In unusually strong criticism of an EU government, European Commission vice-president Viviane Reding said on Tuesday she was “personally appalled” by France’s behaviour, which she believed it was in breach of European law.
“This is a situation I thought Europe would not have to witness again after the second world war,” said Ms Reding, referring to Nazi Germany’s persecution of gypsies.
Ms Reding’s comments were backed by José Manuel Barroso, the Commission president, who had been criticised in recent weeks for a timid response to France’s action and for showing too much deference to one of the EU’s founding member states.
France said it was “astonished” by the criticism and that such comments would not help the situation. Ms Reding said Paris had broken EU law on the free movement of people in deporting about 8,000 Roma this year to Romania and Bulgaria as part of a crackdown on crime.
“We have learnt of Ms Reding’s criticisms with astonishment,” the French foreign ministry said. “This isn’t the time for this kind of polemic or such statements.”
Ms Reding said that France would be in violation of EU law if it targeted a certain group, or groups, on the basis of race or ethnic origin, and threatened legal action against Paris.
Ms Reding’s ire was triggered by revelations that the French interior ministry had in early August ordered local prefects to prioritise the evacuation of illegal Roma camps as part of a high-profile law and order campaign launched by President Nicolas Sarkozy in July.
Though the president had pledged to resolve “the problem of the Roma and other travelling people” with a crackdown on illegal camps, French ministers had assured Ms Reding on a visit to Brussels at the end of August that their programme had not targeted any ethnic group.
Nonetheless the interior ministry felt obliged on Monday to re-issue its original memo, this time leaving out any mention of prioritising Roma migrants.
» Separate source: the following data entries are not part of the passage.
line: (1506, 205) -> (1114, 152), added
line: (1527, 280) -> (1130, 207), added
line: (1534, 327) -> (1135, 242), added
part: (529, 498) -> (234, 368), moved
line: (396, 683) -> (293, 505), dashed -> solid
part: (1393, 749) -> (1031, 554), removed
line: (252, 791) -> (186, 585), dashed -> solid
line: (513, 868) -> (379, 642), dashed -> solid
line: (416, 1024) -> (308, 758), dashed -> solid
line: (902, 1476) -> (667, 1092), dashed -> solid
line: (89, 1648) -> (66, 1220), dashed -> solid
Brice Hortefeux, interior minister, on Tuesday said the government was only evacuating camps that had been judged illegal by the courts. “We are not evacuating them because they are Roma but because they are illegal,” he said in response to questions in parliament. Since August 1 some 441 camps had been dismantled,
Human rights groups in France said they would continue to monitor the situation. “It is not just because they have withdrawn the circular that things will change,” said Stéphane Maugendre of the Information and Support for Immigrants group.